Tuesday, June 14, 2016

Thirty Days of Turtles: Mutagen Man

Recently I decided that if I want to keep having new content on this blog, I'm going to have to branch out beyond Marvel and DC. They'll always bring in new content, and I'm sure I'll continue to find old ones I've missed, but it's time to move toward more unfamiliar territory. With that in mind, and because they have a new movie out, I thought I'd kick this new era off with Thirty Days of Turtles!
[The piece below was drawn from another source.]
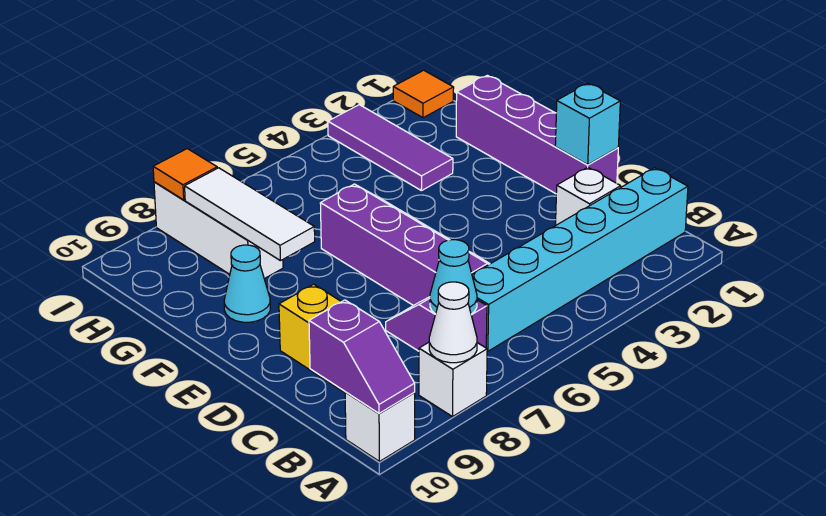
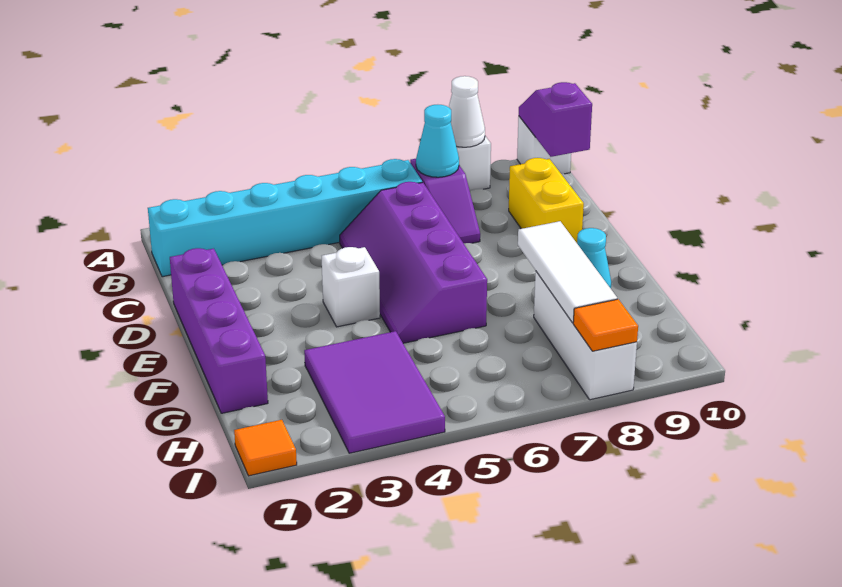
white 1x1 brick [556,167,621,225] -> white 1x1 brick moved to [322,247,380,327]
cyan 1x1 brick [555,83,620,165] -> none
purple 1x3 tile [328,105,453,191] -> purple 2x3 tile [304,331,445,453]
That's right: From June 3 to July 2, there'll be a post each day highlighting Teenage Mutant Ninja Turtles canon immigrants. Now, because TMNT canon is a little confusing, it can be hard to tell what counts as a canon immigrant and what doesn't. So for the purposes of this blog, a TMNT canon immigrant is anything (a) from the movies, cartoons, video games, toy lines, or tie-in comic series that later appeared in (b) TMNT volumes 1, 2, or 4 [because they're by the original creators] or TMNT volume 5 [because the original creators are involved, it's the new official continuity, and its goal is to use as much of the diverse TMNT lore as possible].

With that in mind, let's look at today's entry: Mutagen Man!


Mutagen Man isn't a very major character, but he does have an interesting path to creation. Mutagen Man began life as a sketch Peter Laird did for a possible Playmates action figure called The Unknown.


That action figure never got made, but the idea was reworked into Mutagen Man, which was released in 1990.


He first appeared in the 80s cartoon in an episode fittingly titled "Enter: Mutagen Man!" (1991). He was a delivery worker named Seymour Gutz who fell into a vat of mutagen and somehow survived with only his eyes, brain, and a few other pieces intact.

He later made his IDW debut in Teenage Mutant Ninja Turtles: Mutanimals #1 (February 2015), where he was an experiment that went horrible wrong. Mondo Gecko later gave him the more personal name "Seymour Gutz".